··· Source records ···

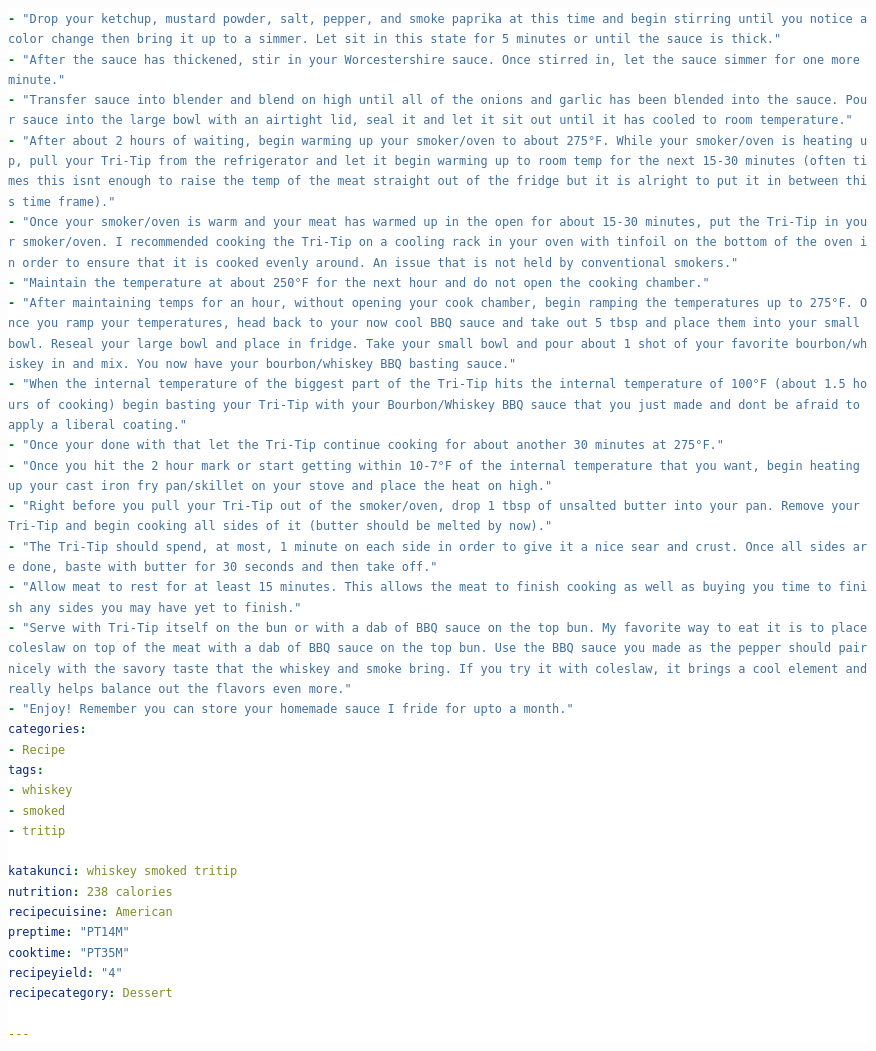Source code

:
 ```yaml
- "Drop your ketchup, mustard powder, salt, pepper, and smoke paprika at this time and begin stirring until you notice a color change then bring it up to a simmer. Let sit in this state for 5 minutes or until the sauce is thick."
- "After the sauce has thickened, stir in your Worcestershire sauce. Once stirred in, let the sauce simmer for one more minute."
- "Transfer sauce into blender and blend on high until all of the onions and garlic has been blended into the sauce. Pour sauce into the large bowl with an airtight lid, seal it and let it sit out until it has cooled to room temperature."
- "After about 2 hours of waiting, begin warming up your smoker/oven to about 275°F. While your smoker/oven is heating up, pull your Tri-Tip from the refrigerator and let it begin warming up to room temp for the next 15-30 minutes (often times this isnt enough to raise the temp of the meat straight out of the fridge but it is alright to put it in between this time frame)."
- "Once your smoker/oven is warm and your meat has warmed up in the open for about 15-30 minutes, put the Tri-Tip in your smoker/oven. I recommended cooking the Tri-Tip on a cooling rack in your oven with tinfoil on the bottom of the oven in order to ensure that it is cooked evenly around. An issue that is not held by conventional smokers."
- "Maintain the temperature at about 250°F for the next hour and do not open the cooking chamber."
- "After maintaining temps for an hour, without opening your cook chamber, begin ramping the temperatures up to 275°F. Once you ramp your temperatures, head back to your now cool BBQ sauce and take out 5 tbsp and place them into your small bowl. Reseal your large bowl and place in fridge. Take your small bowl and pour about 1 shot of your favorite bourbon/whiskey in and mix. You now have your bourbon/whiskey BBQ basting sauce."
- "When the internal temperature of the biggest part of the Tri-Tip hits the internal temperature of 100°F (about 1.5 hours of cooking) begin basting your Tri-Tip with your Bourbon/Whiskey BBQ sauce that you just made and dont be afraid to apply a liberal coating."
- "Once your done with that let the Tri-Tip continue cooking for about another 30 minutes at 275°F."
- "Once you hit the 2 hour mark or start getting within 10-7°F of the internal temperature that you want, begin heating up your cast iron fry pan/skillet on your stove and place the heat on high."
- "Right before you pull your Tri-Tip out of the smoker/oven, drop 1 tbsp of unsalted butter into your pan. Remove your Tri-Tip and begin cooking all sides of it (butter should be melted by now)."
- "The Tri-Tip should spend, at most, 1 minute on each side in order to give it a nice sear and crust. Once all sides are done, baste with butter for 30 seconds and then take off."
- "Allow meat to rest for at least 15 minutes. This allows the meat to finish cooking as well as buying you time to finish any sides you may have yet to finish."
- "Serve with Tri-Tip itself on the bun or with a dab of BBQ sauce on the top bun. My favorite way to eat it is to place coleslaw on top of the meat with a dab of BBQ sauce on the top bun. Use the BBQ sauce you made as the pepper should pair nicely with the savory taste that the whiskey and smoke bring. If you try it with coleslaw, it brings a cool element and really helps balance out the flavors even more."
- "Enjoy! Remember you can store your homemade sauce I fride for upto a month."
categories:
- Recipe
tags:
- whiskey
- smoked
- tritip

katakunci: whiskey smoked tritip 
nutrition: 238 calories
recipecuisine: American
preptime: "PT14M"
cooktime: "PT35M"
recipeyield: "4"
recipecategory: Dessert

---
```
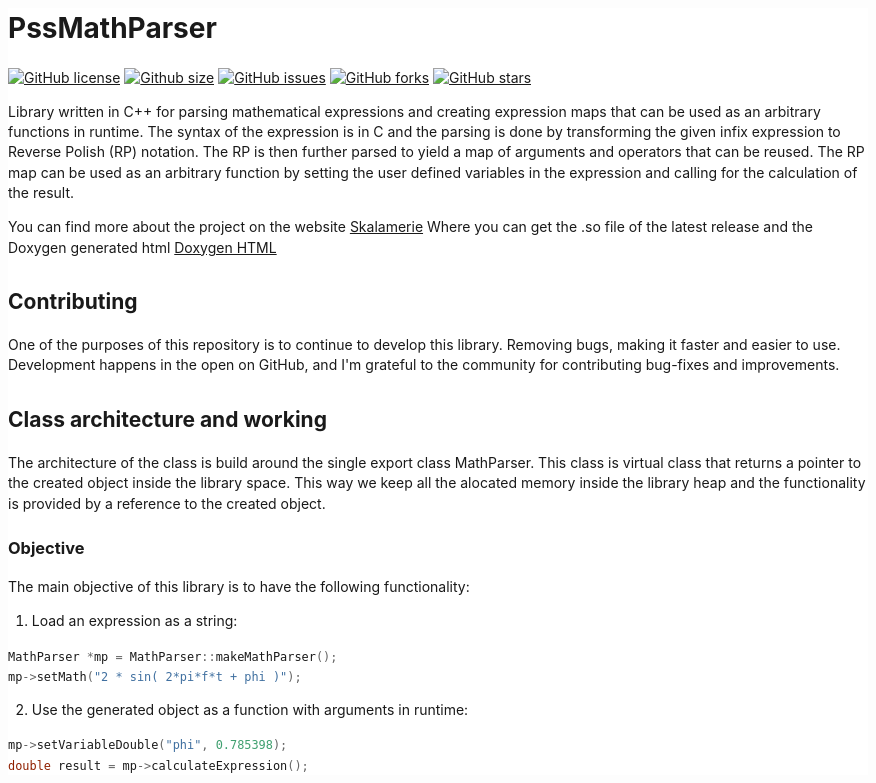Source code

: # PssMathParser

[![GitHub license](https://img.shields.io/github/license/GinkoBalboa/pssmathparser.svg)](https://github.com/GinkoBalboa/pssmathparser/blob/master/LICENSE)
[![Github size](https://img.shields.io/github/repo-size/GinkoBalboa/pssmathparser.svg)](https://github.com/GinkoBalboa/pssmathparser)
[![GitHub issues](https://img.shields.io/github/issues/GinkoBalboa/pssmathparser.svg)](https://github.com/GinkoBalboa/pssmathparser/issues)
[![GitHub forks](https://img.shields.io/github/forks/GinkoBalboa/pssmathparser.svg)](https://github.com/GinkoBalboa/pssmathparser/network)
[![GitHub stars](https://img.shields.io/github/stars/GinkoBalboa/pssmathparser.svg)](https://github.com/GinkoBalboa/pssmathparser/stargazers)

Library written in C++ for parsing mathematical expressions and creating
expression maps that can be used as an arbitrary functions in runtime. The
syntax of the expression is in C and the parsing is done by transforming the
given infix expression to Reverse Polish (RP) notation. The RP is then further
parsed to yield a map of arguments and operators that can be reused. The RP map
can be used as an arbitrary function by setting the user defined variables in
the expression and calling for the calculation of the result.

You can find more about the project on the website 
[Skalamerie](http://skalamerie.com/project.php?page=pssmathparser-1)
Where you can get the .so file of the latest release and the Doxygen generated html
[Doxygen HTML](http://www.skalamerie.com/pages/projects/pssmathparser/doxygen/html/index.html)

## Contributing

One of the purposes of this repository is to continue to develop this library.
Removing bugs, making it faster and easier to use. Development happens in
the open on GitHub, and I'm grateful to the community for contributing
bug-fixes and improvements.

## Class architecture and working

The architecture of the class is build around the single export class
MathParser. This class is virtual class that returns a pointer to the created
object inside the library space. This way we keep all the alocated memory
inside the library heap and the functionality is provided by a reference to
the created object.

### Objective

The main objective of this library is to have the following functionality:

1. Load an expression as a string:
```c++
MathParser *mp = MathParser::makeMathParser();
mp->setMath("2 * sin( 2*pi*f*t + phi )");
```

2. Use the generated object as a function with arguments in runtime:
```c++
mp->setVariableDouble("phi", 0.785398);
double result = mp->calculateExpression();
```
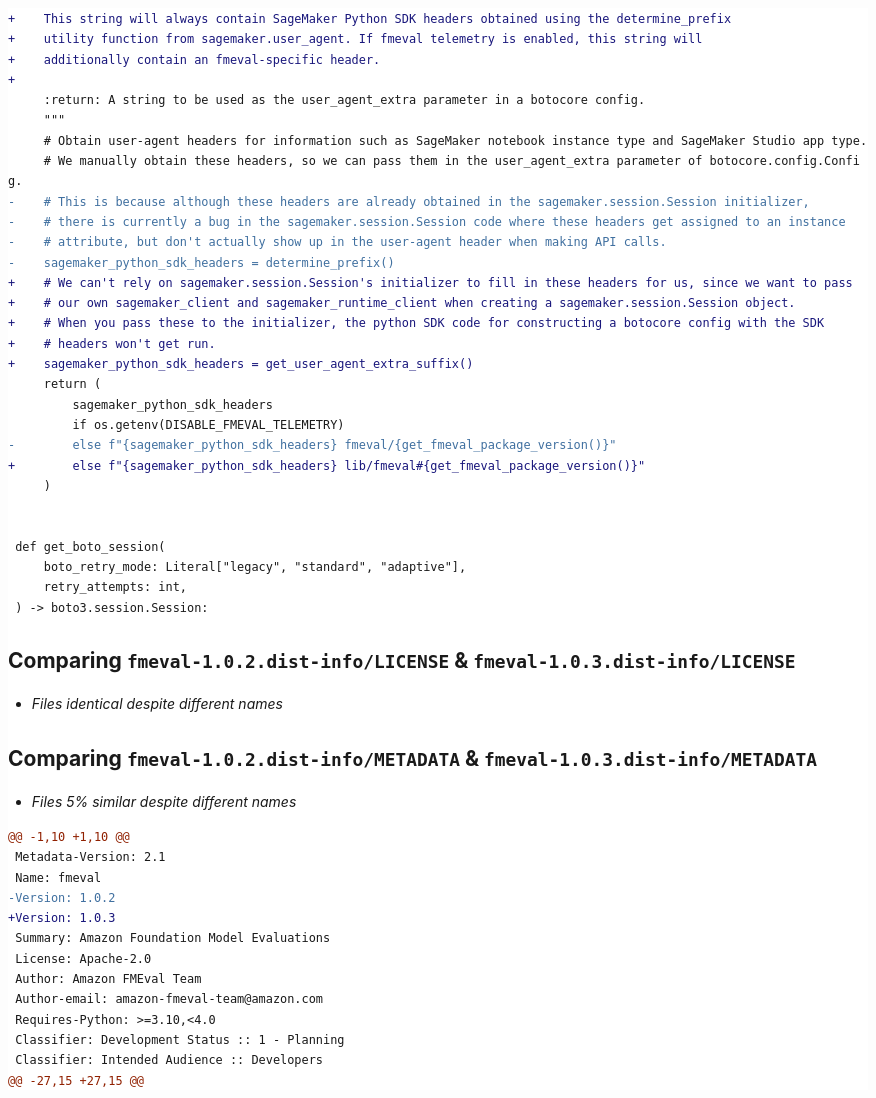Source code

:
 ```diff
+    This string will always contain SageMaker Python SDK headers obtained using the determine_prefix
+    utility function from sagemaker.user_agent. If fmeval telemetry is enabled, this string will
+    additionally contain an fmeval-specific header.
+
     :return: A string to be used as the user_agent_extra parameter in a botocore config.
     """
     # Obtain user-agent headers for information such as SageMaker notebook instance type and SageMaker Studio app type.
     # We manually obtain these headers, so we can pass them in the user_agent_extra parameter of botocore.config.Config.
-    # This is because although these headers are already obtained in the sagemaker.session.Session initializer,
-    # there is currently a bug in the sagemaker.session.Session code where these headers get assigned to an instance
-    # attribute, but don't actually show up in the user-agent header when making API calls.
-    sagemaker_python_sdk_headers = determine_prefix()
+    # We can't rely on sagemaker.session.Session's initializer to fill in these headers for us, since we want to pass
+    # our own sagemaker_client and sagemaker_runtime_client when creating a sagemaker.session.Session object.
+    # When you pass these to the initializer, the python SDK code for constructing a botocore config with the SDK
+    # headers won't get run.
+    sagemaker_python_sdk_headers = get_user_agent_extra_suffix()
     return (
         sagemaker_python_sdk_headers
         if os.getenv(DISABLE_FMEVAL_TELEMETRY)
-        else f"{sagemaker_python_sdk_headers} fmeval/{get_fmeval_package_version()}"
+        else f"{sagemaker_python_sdk_headers} lib/fmeval#{get_fmeval_package_version()}"
     )
 
 
 def get_boto_session(
     boto_retry_mode: Literal["legacy", "standard", "adaptive"],
     retry_attempts: int,
 ) -> boto3.session.Session:
```

## Comparing `fmeval-1.0.2.dist-info/LICENSE` & `fmeval-1.0.3.dist-info/LICENSE`

 * *Files identical despite different names*

## Comparing `fmeval-1.0.2.dist-info/METADATA` & `fmeval-1.0.3.dist-info/METADATA`

 * *Files 5% similar despite different names*

```diff
@@ -1,10 +1,10 @@
 Metadata-Version: 2.1
 Name: fmeval
-Version: 1.0.2
+Version: 1.0.3
 Summary: Amazon Foundation Model Evaluations
 License: Apache-2.0
 Author: Amazon FMEval Team
 Author-email: amazon-fmeval-team@amazon.com
 Requires-Python: >=3.10,<4.0
 Classifier: Development Status :: 1 - Planning
 Classifier: Intended Audience :: Developers
@@ -27,15 +27,15 @@
```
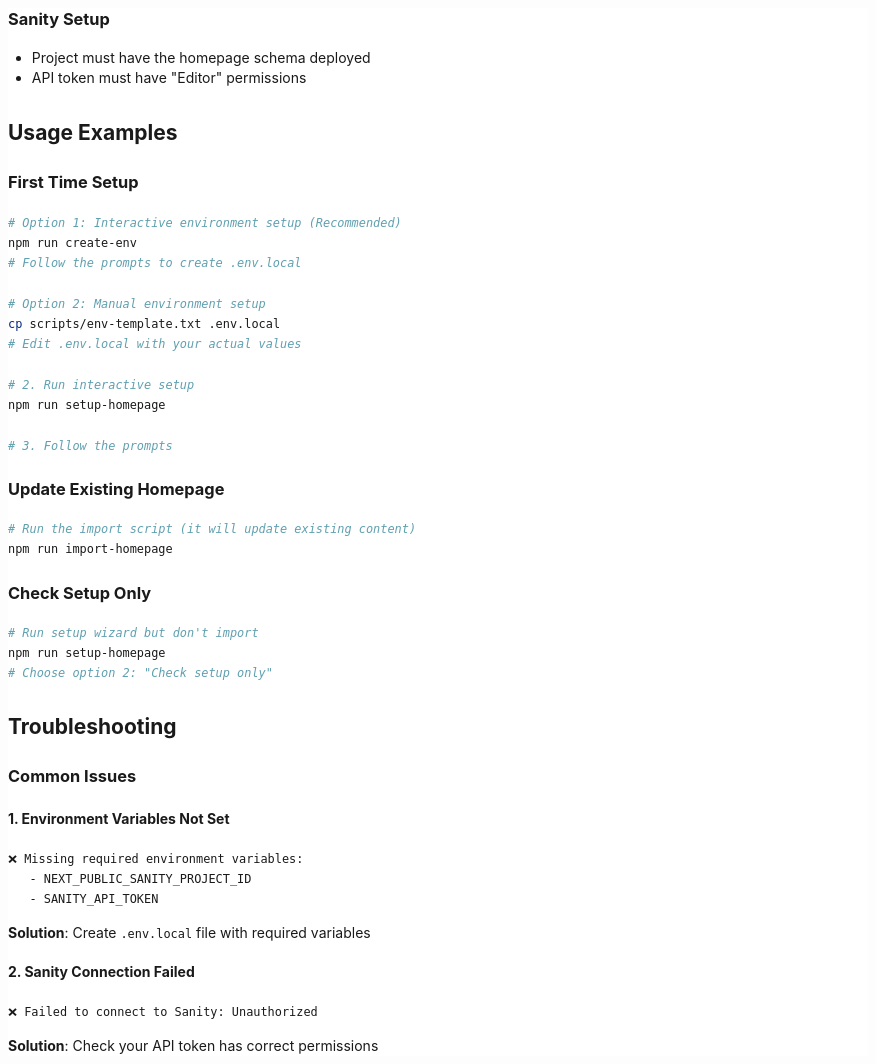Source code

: ### Sanity Setup
- Project must have the homepage schema deployed
- API token must have "Editor" permissions

## Usage Examples

### First Time Setup
```bash
# Option 1: Interactive environment setup (Recommended)
npm run create-env
# Follow the prompts to create .env.local

# Option 2: Manual environment setup
cp scripts/env-template.txt .env.local
# Edit .env.local with your actual values

# 2. Run interactive setup
npm run setup-homepage

# 3. Follow the prompts
```

### Update Existing Homepage
```bash
# Run the import script (it will update existing content)
npm run import-homepage
```

### Check Setup Only
```bash
# Run setup wizard but don't import
npm run setup-homepage
# Choose option 2: "Check setup only"
```

## Troubleshooting

### Common Issues

#### 1. Environment Variables Not Set
```
❌ Missing required environment variables:
   - NEXT_PUBLIC_SANITY_PROJECT_ID
   - SANITY_API_TOKEN
```
**Solution**: Create `.env.local` file with required variables

#### 2. Sanity Connection Failed
```
❌ Failed to connect to Sanity: Unauthorized
```
**Solution**: Check your API token has correct permissions
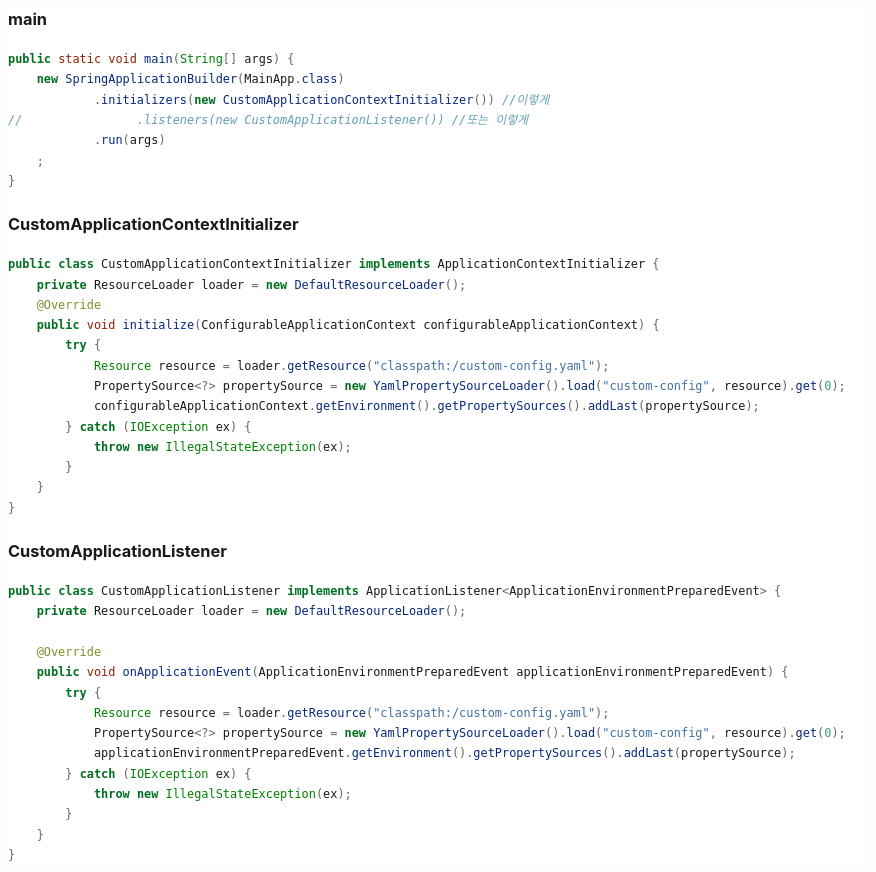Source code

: ### main

``` java
public static void main(String[] args) {
    new SpringApplicationBuilder(MainApp.class)
            .initializers(new CustomApplicationContextInitializer()) //이렇게
//                .listeners(new CustomApplicationListener()) //또는 이렇게
            .run(args)
    ;
}
```
### CustomApplicationContextInitializer
``` java
public class CustomApplicationContextInitializer implements ApplicationContextInitializer {
    private ResourceLoader loader = new DefaultResourceLoader();
    @Override
    public void initialize(ConfigurableApplicationContext configurableApplicationContext) {
        try {
            Resource resource = loader.getResource("classpath:/custom-config.yaml");
            PropertySource<?> propertySource = new YamlPropertySourceLoader().load("custom-config", resource).get(0);
            configurableApplicationContext.getEnvironment().getPropertySources().addLast(propertySource);
        } catch (IOException ex) {
            throw new IllegalStateException(ex);
        }
    }
}
```
### CustomApplicationListener
``` java
public class CustomApplicationListener implements ApplicationListener<ApplicationEnvironmentPreparedEvent> {
    private ResourceLoader loader = new DefaultResourceLoader();

    @Override
    public void onApplicationEvent(ApplicationEnvironmentPreparedEvent applicationEnvironmentPreparedEvent) {
        try {
            Resource resource = loader.getResource("classpath:/custom-config.yaml");
            PropertySource<?> propertySource = new YamlPropertySourceLoader().load("custom-config", resource).get(0);
            applicationEnvironmentPreparedEvent.getEnvironment().getPropertySources().addLast(propertySource);
        } catch (IOException ex) {
            throw new IllegalStateException(ex);
        }
    }
}
```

···

→ Exercise goal: Search the data above for lines holding "Solution" and copy each of them.

→ Result for this exercise:
**Solution**: Create `.env.local` file with required variables
**Solution**: Check your API token has correct permissions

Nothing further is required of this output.